• _Required work_
The answer must be an exact copy of all the data below.

• _Dataset content_
━━━━━━━━━━━━━━━━━━━━

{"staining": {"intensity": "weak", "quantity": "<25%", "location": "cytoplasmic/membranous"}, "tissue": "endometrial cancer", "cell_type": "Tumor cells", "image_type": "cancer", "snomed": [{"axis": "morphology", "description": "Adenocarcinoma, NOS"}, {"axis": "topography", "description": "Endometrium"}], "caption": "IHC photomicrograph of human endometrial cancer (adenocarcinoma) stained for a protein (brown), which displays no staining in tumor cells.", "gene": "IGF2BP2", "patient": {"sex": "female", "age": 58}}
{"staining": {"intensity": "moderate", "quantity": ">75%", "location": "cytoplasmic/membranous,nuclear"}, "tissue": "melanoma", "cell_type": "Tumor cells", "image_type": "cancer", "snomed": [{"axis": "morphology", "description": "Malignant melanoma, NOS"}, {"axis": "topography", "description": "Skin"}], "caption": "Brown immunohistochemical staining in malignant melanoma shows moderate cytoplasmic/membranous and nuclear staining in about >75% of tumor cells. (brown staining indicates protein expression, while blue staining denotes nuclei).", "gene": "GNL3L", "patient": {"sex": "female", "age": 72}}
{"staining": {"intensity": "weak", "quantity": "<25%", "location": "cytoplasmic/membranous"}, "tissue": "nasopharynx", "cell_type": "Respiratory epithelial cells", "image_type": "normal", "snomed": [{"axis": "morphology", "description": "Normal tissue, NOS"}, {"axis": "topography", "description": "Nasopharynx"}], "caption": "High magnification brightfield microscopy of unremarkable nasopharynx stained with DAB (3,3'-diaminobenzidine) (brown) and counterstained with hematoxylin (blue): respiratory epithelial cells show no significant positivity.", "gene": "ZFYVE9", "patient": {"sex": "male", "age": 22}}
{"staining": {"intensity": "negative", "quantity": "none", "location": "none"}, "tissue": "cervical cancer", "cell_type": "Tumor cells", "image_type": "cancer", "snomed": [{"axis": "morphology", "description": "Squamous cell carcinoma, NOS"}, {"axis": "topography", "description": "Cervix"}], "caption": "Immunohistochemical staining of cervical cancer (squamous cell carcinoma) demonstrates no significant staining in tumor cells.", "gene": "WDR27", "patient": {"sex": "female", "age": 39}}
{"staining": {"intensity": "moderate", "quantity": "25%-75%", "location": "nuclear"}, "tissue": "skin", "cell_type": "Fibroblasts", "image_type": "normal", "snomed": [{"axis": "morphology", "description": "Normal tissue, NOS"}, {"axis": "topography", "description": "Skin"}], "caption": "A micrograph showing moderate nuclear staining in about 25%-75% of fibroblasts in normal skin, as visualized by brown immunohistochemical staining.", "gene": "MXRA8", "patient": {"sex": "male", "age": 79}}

━━━━━━━━━━━━━━━━━━━━

• _Response to this task_
{"staining": {"intensity": "weak", "quantity": "<25%", "location": "cytoplasmic/membranous"}, "tissue": "endometrial cancer", "cell_type": "Tumor cells", "image_type": "cancer", "snomed": [{"axis": "morphology", "description": "Adenocarcinoma, NOS"}, {"axis": "topography", "description": "Endometrium"}], "caption": "IHC photomicrograph of human endometrial cancer (adenocarcinoma) stained for a protein (brown), which displays no staining in tumor cells.", "gene": "IGF2BP2", "patient": {"sex": "female", "age": 58}}
{"staining": {"intensity": "moderate", "quantity": ">75%", "location": "cytoplasmic/membranous,nuclear"}, "tissue": "melanoma", "cell_type": "Tumor cells", "image_type": "cancer", "snomed": [{"axis": "morphology", "description": "Malignant melanoma, NOS"}, {"axis": "topography", "description": "Skin"}], "caption": "Brown immunohistochemical staining in malignant melanoma shows moderate cytoplasmic/membranous and nuclear staining in about >75% of tumor cells. (brown staining indicates protein expression, while blue staining denotes nuclei).", "gene": "GNL3L", "patient": {"sex": "female", "age": 72}}
{"staining": {"intensity": "weak", "quantity": "<25%", "location": "cytoplasmic/membranous"}, "tissue": "nasopharynx", "cell_type": "Respiratory epithelial cells", "image_type": "normal", "snomed": [{"axis": "morphology", "description": "Normal tissue, NOS"}, {"axis": "topography", "description": "Nasopharynx"}], "caption": "High magnification brightfield microscopy of unremarkable nasopharynx stained with DAB (3,3'-diaminobenzidine) (brown) and counterstained with hematoxylin (blue): respiratory epithelial cells show no significant positivity.", "gene": "ZFYVE9", "patient": {"sex": "male", "age": 22}}
{"staining": {"intensity": "negative", "quantity": "none", "location": "none"}, "tissue": "cervical cancer", "cell_type": "Tumor cells", "image_type": "cancer", "snomed": [{"axis": "morphology", "description": "Squamous cell carcinoma, NOS"}, {"axis": "topography", "description": "Cervix"}], "caption": "Immunohistochemical staining of cervical cancer (squamous cell carcinoma) demonstrates no significant staining in tumor cells.", "gene": "WDR27", "patient": {"sex": "female", "age": 39}}
{"staining": {"intensity": "moderate", "quantity": "25%-75%", "location": "nuclear"}, "tissue": "skin", "cell_type": "Fibroblasts", "image_type": "normal", "snomed": [{"axis": "morphology", "description": "Normal tissue, NOS"}, {"axis": "topography", "description": "Skin"}], "caption": "A micrograph showing moderate nuclear staining in about 25%-75% of fibroblasts in normal skin, as visualized by brown immunohistochemical staining.", "gene": "MXRA8", "patient": {"sex": "male", "age": 79}}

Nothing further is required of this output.